MC402 Half Unit The Audience in Media and Communications
This information is for the 2011/12 session.
Teacher responsible
Professor Sonia Livingstone, STC. S105
Availability
This course is available to students on MSc Media and Communications, MSc Media and Communications (Media and Communication Governance) and MSc Media and Communications (Research). It is an optional course for MSc Culture and Society, MSc Global Media and Communications (with Fudan or USC), MSc Media, Communication and Development, MSc Politics and Communication and MSc Social Research Methods. Students on degrees without a media and communications component may attend subject to numbers, their own degree regulations and with the permission of Professor Livingstone.
Course content
This course examines a variety of social, cultural and psychological issues as they relate to the audiences for television and new media. It analyses people's everyday engagement with media, beginning with the history of audiences and audience research, then examining audiences for a variety of genres (such as news, soaps, talk shows and reality television), before addressing transformations in audiences and audience research with the advent of new media (especially hybrid, globalised, cross-media genres and user-generated content).
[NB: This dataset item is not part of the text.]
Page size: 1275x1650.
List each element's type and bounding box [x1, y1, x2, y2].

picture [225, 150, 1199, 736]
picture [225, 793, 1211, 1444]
The course frames its critical investigation of empirical audience studies in relation to theories of active audiences, reader-response theory, interpretative communities, encoding-decoding and fandom, among others. Students will be encouraged to read widely, to forge links with other aspects of media, communications and cultural studies, and to debate the nature and future of audiences in a changing media landscape.
Teaching
Lecture (two hours) x 1 MT, lecture (one hour) x 9 MT, seminar (one hour) x 9 MT.
Formative coursework
All students are expected to complete advance reading, prepare seminar presentations, and submit one essay of 1,500 words.
Indicative reading
Abercrombie, N.& B Longhurst, B. (1998) Audiences: A Sociological Theory of Performance and Imagination, Sage; Brooker, W. & Jermyn, D. (2003) The Audience Studies Reader, Routledge; Fiske, J. (1987) Television Culture, Routledge; Gillespie, M. (Ed) (2005) Media Audiences, Open University/McGraw Hill; Livingstone, S. (2005) Audiences and Publics: When Cultural Engagement Matters for the Public Sphere, Intellect; Morley, D. (1992) Television, Audiences and Cultural Studies, Routledge; Nightingale, V. (ed.) (2011) The Handbook of Media Audiences, Wiley-Blackwell. Nightingale, V., & Ross, K. (eds.). (2003). Critical Readings: Media and Audiences, Open University Press; Schroeder, K., Drotner, K., Kline, S., and Murray, C. (2003) Researching Audiences, Arnold.